December is time to analyse the results of our investments and look what may happen in the next year. What are the expectations, forecasts and outlooks for 2016?
Last IMF projections about the GDP assumed that global economy would grow more than in 2015. India, ex – Soviet Republics (except Russia), Mexico and the developed countries will head this positive evolution. China will grow, but at a lower pace. The worst results are for Brazil and Russia, where there will be a negative growth.
Next week Fed meeting will decide about the possible rate hike after 10 years and some think that the US central bank have reasons to do it, as growth and employment are strong in the first economy. However, a rate hike could have negative effects for the dollar, as it would strengthen against the euro (possibly till the parity) and exports would be more expensive. What is given for sure is that the ECB and the BoJ will remain their dovish position due to the weakness of the recovery in their areas.

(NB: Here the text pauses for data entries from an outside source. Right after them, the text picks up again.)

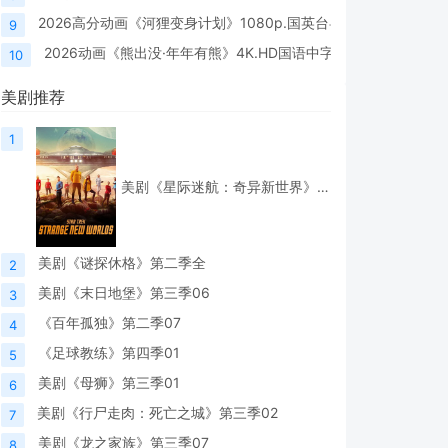
2026高分动画《河狸变身计划》1080p.国英台粤四语.BD中英双
9
2026动画《熊出没·年年有熊》4K.HD国语中字
10
美剧推荐
1
美剧《星际迷航：奇异新世界》第四季03
美剧《谜探休格》第二季全
2
美剧《末日地堡》第三季06
3
《百年孤独》第二季07
4
《足球教练》第四季01
5
美剧《母狮》第三季01
6
美剧《行尸走肉：死亡之城》第三季02
7
美剧《龙之家族》第三季07
8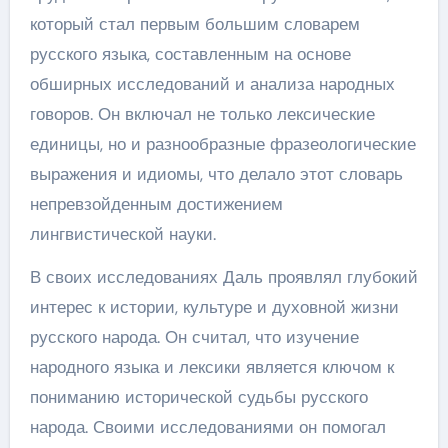
который стал первым большим словарем
русского языка, составленным на основе
обширных исследований и анализа народных
говоров. Он включал не только лексические
единицы, но и разнообразные фразеологические
выражения и идиомы, что делало этот словарь
непревзойденным достижением
лингвистической науки.
В своих исследованиях Даль проявлял глубокий
интерес к истории, культуре и духовной жизни
русского народа. Он считал, что изучение
народного языка и лексики является ключом к
пониманию исторической судьбы русского
народа. Своими исследованиями он помогал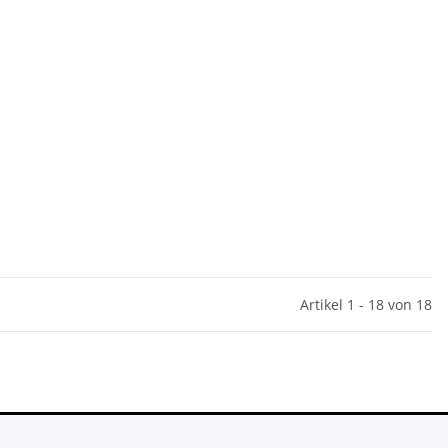
Artikel 1 - 18 von 18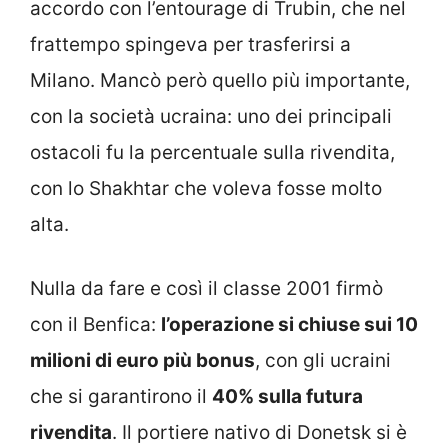
accordo con l’entourage di Trubin, che nel
frattempo spingeva per trasferirsi a
Milano. Mancò però quello più importante,
con la società ucraina: uno dei principali
ostacoli fu la percentuale sulla rivendita,
con lo Shakhtar che voleva fosse molto
alta.
Nulla da fare e così il classe 2001 firmò
con il Benfica:
l’operazione si chiuse sui 10
milioni di euro più bonus
, con gli ucraini
che si garantirono il
40% sulla futura
rivendita
. Il portiere nativo di Donetsk si è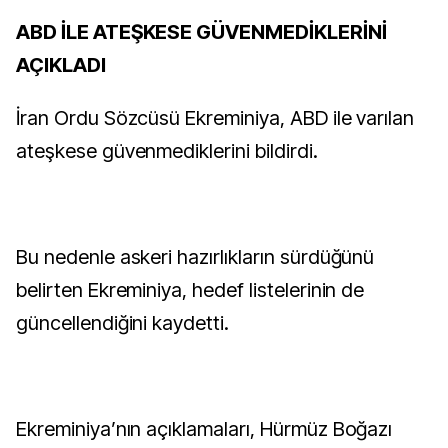
ABD İLE ATEŞKESE GÜVENMEDİKLERİNİ
AÇIKLADI
İran Ordu Sözcüsü Ekreminiya, ABD ile varılan
ateşkese güvenmediklerini bildirdi.
Bu nedenle askeri hazırlıkların sürdüğünü
belirten Ekreminiya, hedef listelerinin de
güncellendiğini kaydetti.
Ekreminiya’nın açıklamaları, Hürmüz Boğazı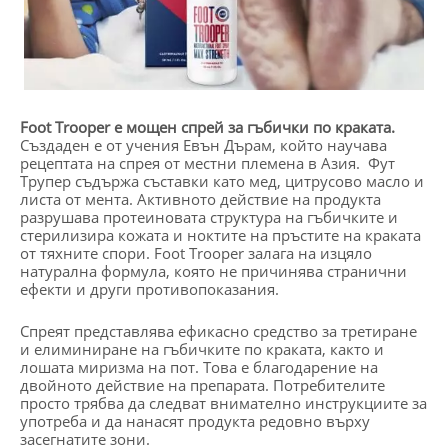
Foot Trooper е мощен спрей за гъбички по краката.
Създаден е от учения Евън Дърам, който научава
рецептата на спрея от местни племена в Азия. Фут
Трупер съдържа съставки като мед, цитрусово масло и
листа от мента. Активното действие на продукта
разрушава протеиновата структура на гъбичките и
стерилизира кожата и ноктите на пръстите на краката
от тяхните спори. Foot Trooper залага на изцяло
натурална формула, която не причинява странични
ефекти и други противопоказания.
Спреят представлява ефикасно средство за третиране
и елиминиране на гъбичките по краката, както и
лошата миризма на пот. Това е благодарение на
двойното действие на препарата. Потребителите
просто трябва да следват внимателно инструкциите за
употреба и да нанасят продукта редовно върху
засегнатите зони.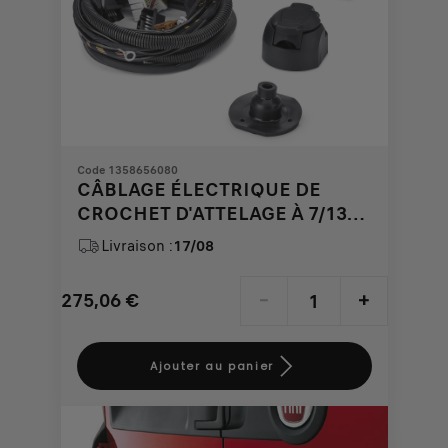
Code 1358656080
CÂBLAGE ÉLECTRIQUE DE
CROCHET D'ATTELAGE À 7/13
BROCHES POUR FIAT ET FIAT
Livraison :
17/08
PROFESSIONAL QUBO
275,06
€
-
+
Price
Quantity
is
updated
Ajouter au panier
275,06
to:
€
1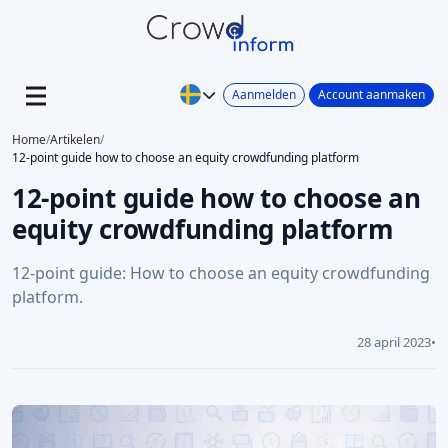
Aanmelden
Account aanmaken
Home
/
Artikelen
/
12-point guide how to choose an equity crowdfunding platform
12-point guide how to choose an
equity crowdfunding platform
12-point guide: How to choose an equity crowdfunding
platform.
28 april 2023
•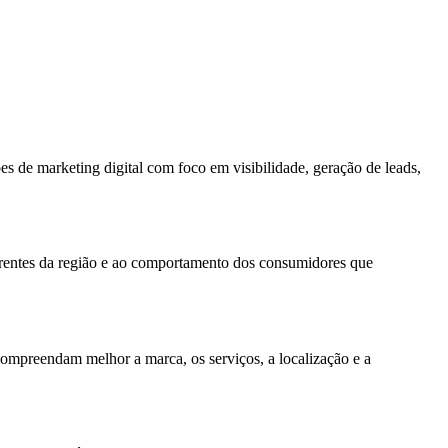
s de marketing digital com foco em visibilidade, geração de leads,
orrentes da região e ao comportamento dos consumidores que
compreendam melhor a marca, os serviços, a localização e a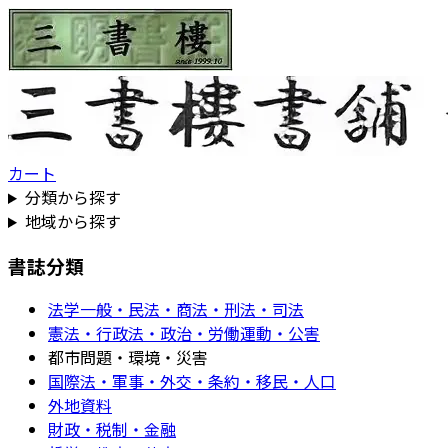
カート
分類から探す
地域から探す
書誌分類
法学一般・民法・商法・刑法・司法
憲法・行政法・政治・労働運動・公害
都市問題・環境・災害
国際法・軍事・外交・条約・移民・人口
外地資料
財政・税制・金融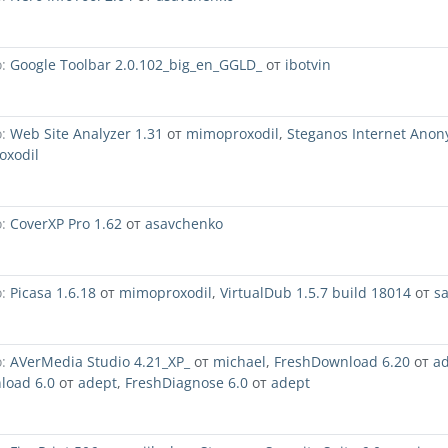
:
Google Toolbar 2.0.102_big_en_GGLD_
от
ibotvin
:
Web Site Analyzer 1.31
от
mimoproxodil
,
Steganos Internet Anon
oxodil
:
CoverXP Pro 1.62
от
asavchenko
:
Picasa 1.6.18
от
mimoproxodil
,
VirtualDub 1.5.7 build 18014
от
s
:
AVerMedia Studio 4.21_XP_
от
michael
,
FreshDownload 6.20
от
a
load 6.0
от
adept
,
FreshDiagnose 6.0
от
adept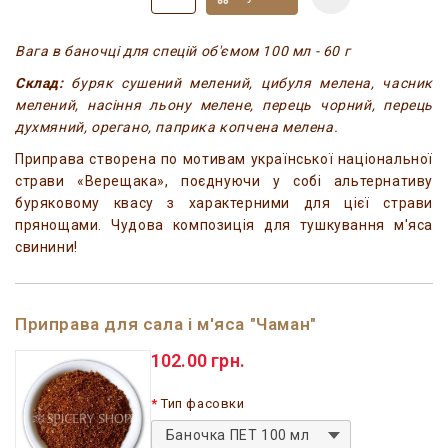
Вага в баночці для спецій об'ємом 100 мл - 60 г
Склад:
буряк сушений мелений, цибуля мелена, часник
мелений, насіння льону мелене, перець чорний, перець
духмяний, орегано, паприка копчена мелена.
Приправа створена по мотивам української національної
страви «Верещака», поєднуючи у собі альтернативу
буряковому квасу з характерними для цієї страви
прянощами. Чудова композиція для тушкування м'яса
свинини!
Приправа для сала і м'яса "Чаман"
102.00 грн.
Тип фасовки
Баночка ПЕТ 100 мл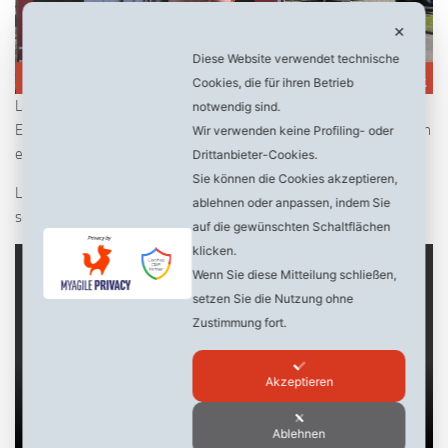
✕
Diese Website verwendet technische
Cookies, die für ihren Betrieb
Lesedauer
< 1
Minute
notwendig sind.
Einige unserer Plakate wurden beschmiert. Es konnte jedoch schon
Wir verwenden keine Profiling- oder
ein Täter auf frischer Tat erwischt werden.
Drittanbieter-Cookies.
Sie können die Cookies akzeptieren,
Liebe Neumünsteraner, seid weiterhin wachsam und meldet
ablehnen oder anpassen, indem Sie
solche Straftaten sofort der Polizei!
auf die gewünschten Schaltflächen
klicken.
Wenn Sie diese Mitteilung schließen,
setzen Sie die Nutzung ohne
Zustimmung fort.
Akzeptieren
Ablehnen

News are not specially good for US stocks, as several experts agree in a low growth or even return decrease in the S&P in 2016. On the other side, European stocks would outperform American ones, although analysts warn about the effects of a weak economic growth in 2016.
Bonds and commodities
Oil will still remain weak or even cheaper, if we take into account some forecasts. OPEC countries do not cut their production and US inventories are at the highest level. The downward trend is also sure for the rest of commodities, as Chinese lower growth will condition this markets, because the Asian giant will demand less.
What the bonds refer, there will be not much changes, as central banks will still maintain its current policy, apart from the possible Fed exception, whose possible rate hike will not have an enormous effect in the yields.
That’s the general market consensus. Of course, life is always open and there can be surprises that can move more positive or negative: the next US president election, the evolution of Daesh and the Syrian war or any outrageous predictions that Saxo Bank typically publish at the end of the year… hopefully, none of them happen.